- Written task
From the entries below, collect every line that contains the word "Tailwind", treating uppercase and lowercase as different.

- Provided entries
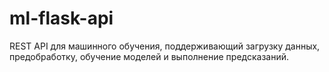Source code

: # ml-flask-api
REST API для машинного обучения, поддерживающий загрузку данных, предобработку, обучение моделей и выполнение предсказаний.
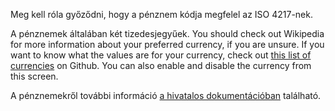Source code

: Meg kell róla győződni, hogy a pénznem kódja megfelel az ISO 4217-nek.

A pénznemek általában két tizedesjegyűek. You should check out Wikipedia for more information about your preferred currency, if you are unsure. If you want to know what the values are for your currency, check out [this list of currencies](https://github.com/xsolla/currency-format/blob/master/currency-format.json) on Github. You can also enable and disable the currency from this screen.

A pénznemekről további információ [a hivatalos dokumentációban](https://firefly-iii.readthedocs.io/en/latest/concepts/currencies.html) található.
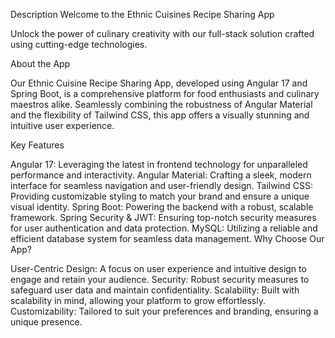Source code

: Description
Welcome to the Ethnic Cuisines Recipe Sharing App

Unlock the power of culinary creativity with our full-stack solution crafted using cutting-edge technologies.

About the App

Our Ethnic Cuisine Recipe Sharing App, developed using Angular 17 and Spring Boot, is a comprehensive platform for food enthusiasts and culinary maestros alike. Seamlessly combining the robustness of Angular Material and the flexibility of Tailwind CSS, this app offers a visually stunning and intuitive user experience.

Key Features

Angular 17: Leveraging the latest in frontend technology for unparalleled performance and interactivity.
Angular Material: Crafting a sleek, modern interface for seamless navigation and user-friendly design.
Tailwind CSS: Providing customizable styling to match your brand and ensure a unique visual identity.
Spring Boot: Powering the backend with a robust, scalable framework.
Spring Security & JWT: Ensuring top-notch security measures for user authentication and data protection.
MySQL: Utilizing a reliable and efficient database system for seamless data management.
Why Choose Our App?

User-Centric Design: A focus on user experience and intuitive design to engage and retain your audience.
Security: Robust security measures to safeguard user data and maintain confidentiality.
Scalability: Built with scalability in mind, allowing your platform to grow effortlessly.
Customizability: Tailored to suit your preferences and branding, ensuring a unique presence.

- Task response
Our Ethnic Cuisine Recipe Sharing App, developed using Angular 17 and Spring Boot, is a comprehensive platform for food enthusiasts and culinary maestros alike. Seamlessly combining the robustness of Angular Material and the flexibility of Tailwind CSS, this app offers a visually stunning and intuitive user experience.
Tailwind CSS: Providing customizable styling to match your brand and ensure a unique visual identity.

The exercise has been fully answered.